O público adulto desaprendeu a ver cenas de sexo no cinema. Ou, melhor dizendo, se desacostumou a assistir a histórias nas quais o assunto tem papel central, e não meramente acessório, com o intuito de fazer rir, ou de apimentar o teor romântico das tramas. Tanto que filmes como O Último Tango em Paris (1972), de Bernardo Bertolucci, ou O Império dos Sentidos (1976), de Nagisa Oshima, parecem, mesmo para grande parte do público que os conhece de nome, referências longínquas. No tempo e no espaço.
Talvez por isso que Shame, longa-metragem do diretor britânico Steve McQueen em cartaz no Brasil desde a última sexta-feira, cause tanto estranhamento – e, até certo ponto, desconforto. Assim como ocorreu com Shortbus (2006), de John Cameron Mitchell, nunca lançado comercialmente em Curitiba, o assunto sexo é central em seu enredo, e não um ornamento, um chamariz.
Brandon (Michael Fassbender, em desempenho brilhante) é um irlandês de seus 30 e tantos anos, cuja família imigrou para os Estados Unidos quando ele era garoto. Hoje está radicado em Nova York, onde vive e trabalha. Solteiro, evita relacionamentos duradouros, e sofre de um distúrbio que pode ser descrito como “vício em sexo”.
Quando não está na internet, navegando em sites pornográficos, ou se masturbando no banheiro de casa ou do trabalho, ele procura construir seu cotidiano em torno da possibilidade de conseguir oportunidades para encontros sexuais. Seja com quem ou onde for. No escritório, no metrô ou nos bares e restaurantes que frequenta. Essa rotina, por mais doentia que seja, lhe parece natural (e inescapável), já que está incorporada a seu dia a dia. Até que sua irmã mais nova, Sissy (Carey Mulligan), reaparece em sua vida. Cantora, a jovem chega de Los Angeles, após romper um relacionamento infeliz, e desembarca em seu apartamento, trazendo na bagagem uma carga imensa de carências e de baixa autoestima, traços possivelmente interligados aos problemas psicoemocionais de Brandon.
A proximidade de Sissy, com quem parece ter uma relação limítrofe – o filme sugere nuances incestuosas – faz com que o trem de Brandon descarrile. Não apenas ele se frustra, se revolta e se deprime com a posutra errática de Sissy, que tem um rápido caso com o chefe de Brandon, mas faz com que seu transtorno aos poucos venha à tona.
Embora a trama de Shame pudesse acontecer em qualquer grande cidade do mundo, é impossível dissociá-la de Nova York, um lugar propício a encontros e desencontros, onde o individualismo pode encontrar terreno fértil, devido ao ritmo frenético em que muitos, não todos, vivem.
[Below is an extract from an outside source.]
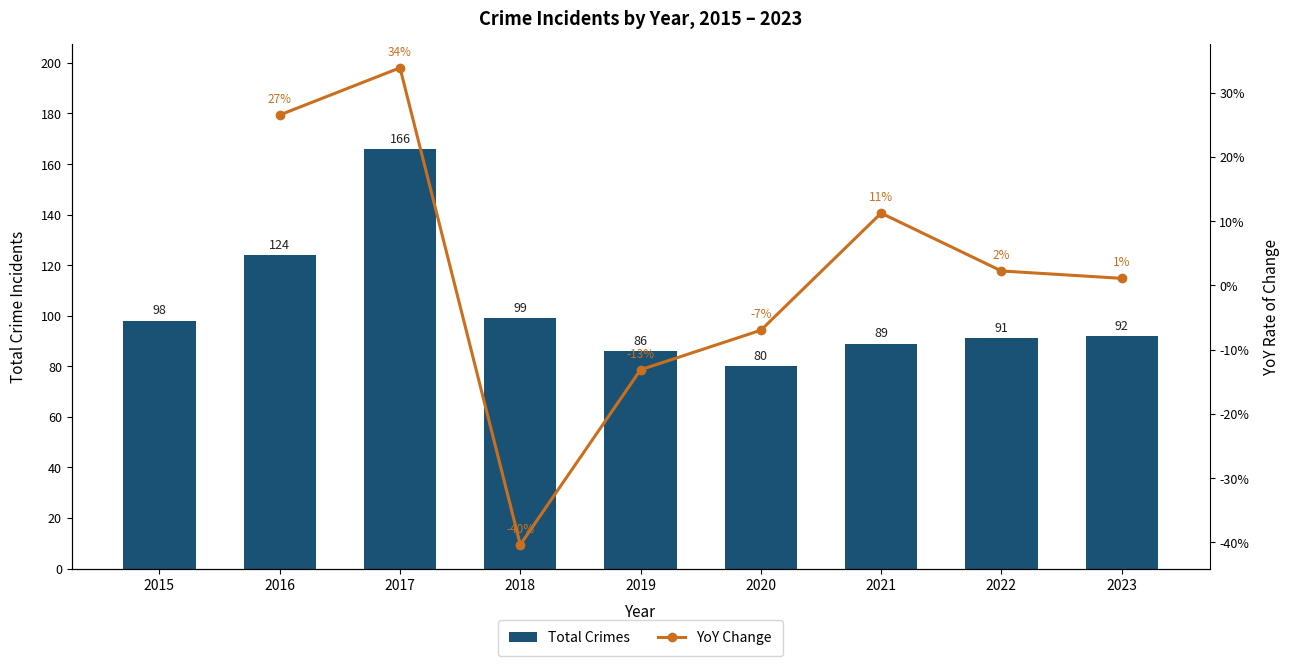

List the labels in order of value, largest first.

2017, 2016, 2018, 2015, 2023, 2022, 2021, 2019, 2020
Também é um cenário e tanto com suas muitas esquinas e subterrâneos.
McQueen parece mais preocupado em desenvolver com profundidade seu estudo sobre o ao mesmo tempo fascinante e assustador Brandon do que na “história”. A trama, em si, é menos importante do que a forma como o diretor nos traz para dentro da existência labiríntica do protagonista.
Espécie de anti Sex and the City, Shame não faz, como a série e os filmes estrelados por Sarah Jessica Parker, uma ode ao consumismo (de sexo, inclusive) e, portanto, à descartabilidade. Trata desse estilo de vida enquanto patologia, distúrbio, e, dessa forma, acaba ganhando, para alguns, dimensão política, de crítica à contemporaneidade. Uma leitura das muitas possíveis.